In the global north geontopower might appear to be a formation of power succeeding biopower. There we hear the sounds of a growing realization, in the natural and philosophical sciences, that not only is the division between Nonlife and Life an artificial and superficial understanding of the interdependencies of all forms of existence, but also, in the wake of climate toxicity, downright dangerous. But geontopower is not a new formation of power. This division, and the hierarchical relations it creates, has long operated “in the open” in settler colonialism. It allowed colonialism and capitalism to sever and then to relate a hierarchy of things, rights, and values—the rock and mineral, the indigenous and black, the white and his glorious future. All these divisions were knotted and reknotted in ways that sought to maintain the purpose of the colonial order of things: the contouring and channeling of all and anything toward a European surplus. In other words, the geontological division of Life and Nonlife is not merely a division but an opportunity for a set of further divisions as maneuver: the civilized and primitive, the white race and others, Dasein as the world’s rich standing up and apart from the world poor with no world at all.
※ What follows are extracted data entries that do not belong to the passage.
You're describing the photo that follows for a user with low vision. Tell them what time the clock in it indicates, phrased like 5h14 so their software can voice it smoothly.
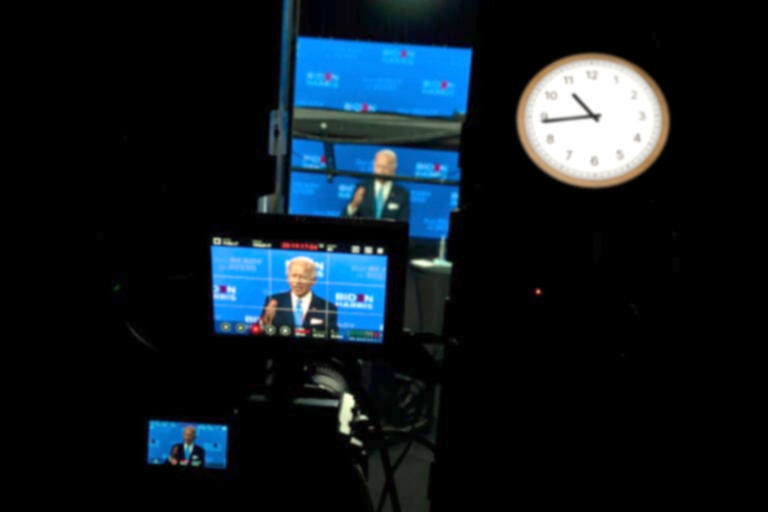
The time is 10h44
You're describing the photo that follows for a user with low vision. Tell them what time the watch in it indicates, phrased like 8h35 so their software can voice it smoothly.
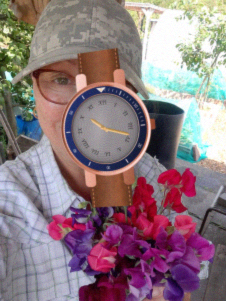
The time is 10h18
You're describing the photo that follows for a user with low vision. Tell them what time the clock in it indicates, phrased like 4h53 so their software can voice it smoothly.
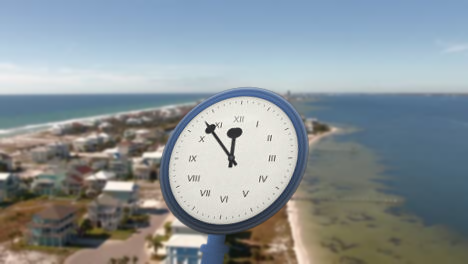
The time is 11h53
Indeed, the world’s rich were promised so much if they agree to these divisions and hierarchies: the rock, the native, the black, the white. The divisions and hierarchies of Life and Nonlife, the animate and inert, the fossil and the rock, functioned as a framework within which colonizers made sense of and justified their minor and major atrocities. The ravagement of lands? The dominion of life over the lifeless; man over nature. The extermination of people? The divisions of life as it unfolds into greater civilizational complexity, humans over the animal world, Europeans over everyone else. Thus as Christina Sharpe has noted, this division allowed other difference and relations, such as the colonial dynamics of that pitted Native Americans and Africans against each other.11 Little wonder then that the U.S. lined up police equipped with “more than $600,000 worth of body armor, tactical equipment and crowd control devices” to rip through and run over the originary politics of Standing Rock.12 Capitalism depends on creating by destroying and then erasing the connections between the material wastes it leaves behind and the glimmering oasis of privilege this waste affords.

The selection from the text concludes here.